We attempted to shuffle over to our gate, but the domestic terminal didn’t open until 2am or so. Instead, we found a quiet corner and I took a nap on the floor. Of all the times I’d slept on an airport floor, this was one of them. When the domestic terminal finally opened, I was awakened and we breezed through security, scampered over to the gate, and again, went to sleep on the benches therein. I was ready for a real bed.

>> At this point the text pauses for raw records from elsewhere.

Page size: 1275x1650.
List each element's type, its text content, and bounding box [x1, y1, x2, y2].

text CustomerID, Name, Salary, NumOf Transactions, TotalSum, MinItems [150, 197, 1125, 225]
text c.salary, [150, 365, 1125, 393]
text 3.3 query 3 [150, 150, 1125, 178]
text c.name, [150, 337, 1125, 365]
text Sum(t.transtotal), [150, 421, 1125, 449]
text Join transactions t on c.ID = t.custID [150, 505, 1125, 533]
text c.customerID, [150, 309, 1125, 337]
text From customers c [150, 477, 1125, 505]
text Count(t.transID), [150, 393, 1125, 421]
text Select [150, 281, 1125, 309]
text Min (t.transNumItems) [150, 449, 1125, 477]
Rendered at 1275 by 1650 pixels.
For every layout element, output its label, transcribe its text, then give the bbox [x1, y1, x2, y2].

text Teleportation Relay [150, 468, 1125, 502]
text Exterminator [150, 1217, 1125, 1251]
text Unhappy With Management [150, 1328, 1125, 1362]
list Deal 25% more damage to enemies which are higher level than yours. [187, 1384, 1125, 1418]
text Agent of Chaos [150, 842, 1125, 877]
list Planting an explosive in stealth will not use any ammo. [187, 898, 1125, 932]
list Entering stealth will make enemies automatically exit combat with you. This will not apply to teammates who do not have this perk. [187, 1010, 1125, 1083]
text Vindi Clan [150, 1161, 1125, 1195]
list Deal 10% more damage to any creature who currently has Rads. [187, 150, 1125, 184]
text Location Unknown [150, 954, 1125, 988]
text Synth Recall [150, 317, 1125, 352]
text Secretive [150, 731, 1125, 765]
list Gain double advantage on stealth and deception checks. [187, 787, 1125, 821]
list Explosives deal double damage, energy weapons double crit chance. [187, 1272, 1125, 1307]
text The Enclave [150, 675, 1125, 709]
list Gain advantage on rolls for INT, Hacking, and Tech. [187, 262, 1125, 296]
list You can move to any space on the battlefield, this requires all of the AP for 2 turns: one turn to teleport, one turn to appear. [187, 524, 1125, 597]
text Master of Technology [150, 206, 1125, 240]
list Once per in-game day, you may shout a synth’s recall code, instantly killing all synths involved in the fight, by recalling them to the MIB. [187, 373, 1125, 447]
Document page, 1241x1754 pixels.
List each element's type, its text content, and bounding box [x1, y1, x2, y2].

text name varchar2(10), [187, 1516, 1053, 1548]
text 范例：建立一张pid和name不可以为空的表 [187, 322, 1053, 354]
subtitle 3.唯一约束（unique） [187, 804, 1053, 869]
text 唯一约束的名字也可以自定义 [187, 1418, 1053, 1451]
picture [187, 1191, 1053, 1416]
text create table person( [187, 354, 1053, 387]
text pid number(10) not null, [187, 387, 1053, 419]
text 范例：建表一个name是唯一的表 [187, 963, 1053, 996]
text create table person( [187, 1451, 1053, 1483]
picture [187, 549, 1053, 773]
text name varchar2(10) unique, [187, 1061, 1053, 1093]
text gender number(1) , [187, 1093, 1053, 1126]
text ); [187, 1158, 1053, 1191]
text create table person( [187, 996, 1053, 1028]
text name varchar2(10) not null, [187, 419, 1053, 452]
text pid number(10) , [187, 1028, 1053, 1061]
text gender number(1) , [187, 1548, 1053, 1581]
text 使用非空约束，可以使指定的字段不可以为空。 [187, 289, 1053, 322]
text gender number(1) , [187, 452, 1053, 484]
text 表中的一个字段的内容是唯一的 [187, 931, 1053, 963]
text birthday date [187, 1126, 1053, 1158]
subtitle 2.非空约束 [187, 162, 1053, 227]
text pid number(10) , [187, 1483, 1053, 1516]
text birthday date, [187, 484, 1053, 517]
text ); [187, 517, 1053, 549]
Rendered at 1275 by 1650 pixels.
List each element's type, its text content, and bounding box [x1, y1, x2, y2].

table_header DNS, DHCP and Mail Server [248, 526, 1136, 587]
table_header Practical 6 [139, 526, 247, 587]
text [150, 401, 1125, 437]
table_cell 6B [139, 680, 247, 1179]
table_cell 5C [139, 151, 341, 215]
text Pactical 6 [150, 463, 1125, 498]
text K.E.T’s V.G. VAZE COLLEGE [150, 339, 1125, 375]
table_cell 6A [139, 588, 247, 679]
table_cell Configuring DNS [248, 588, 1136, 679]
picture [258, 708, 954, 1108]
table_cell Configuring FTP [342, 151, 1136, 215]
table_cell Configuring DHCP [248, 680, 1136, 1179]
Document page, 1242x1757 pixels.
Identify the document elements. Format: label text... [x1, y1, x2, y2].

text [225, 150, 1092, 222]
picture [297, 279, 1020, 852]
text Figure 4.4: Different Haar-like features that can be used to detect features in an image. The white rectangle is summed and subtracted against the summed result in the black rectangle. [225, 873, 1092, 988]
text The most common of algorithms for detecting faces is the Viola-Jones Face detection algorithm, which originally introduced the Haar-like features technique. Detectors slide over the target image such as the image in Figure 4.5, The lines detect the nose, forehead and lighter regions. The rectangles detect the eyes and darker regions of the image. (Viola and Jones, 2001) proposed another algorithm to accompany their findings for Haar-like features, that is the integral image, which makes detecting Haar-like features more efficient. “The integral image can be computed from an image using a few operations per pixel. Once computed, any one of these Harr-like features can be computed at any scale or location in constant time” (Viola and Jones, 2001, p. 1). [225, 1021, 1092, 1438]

My flight to Cusco took off as the sun rose. We rose above the clouds, but stayed hovering at their tops for some time. That was a cool feeling; it really captured the speed of the aircraft as it skimmed the surface. As the clouds retreated, the green Andes mountains were revealed beneath. I didn’t know there was this much green in the entire universe! Settlements dotted the valleys and terraces hugged the mountainsides. I thought it looked really pretty. We lowered into Cusco airspace, mountain ridgetops floating a bit too close beneath the plane for comfort. We twisted and turned, falling through the narrow valley approach to the airport. It felt as though the plane did several loops on descent, but it was actually just one long half-turn. Cusco rose to meet the plane; the uniform cityscape becoming more detailed, more disheveled, less inviting, and less like somewhere I wanted to be. I started to regret my decision. I might not have been ready for Peru… What had I gotten myself into?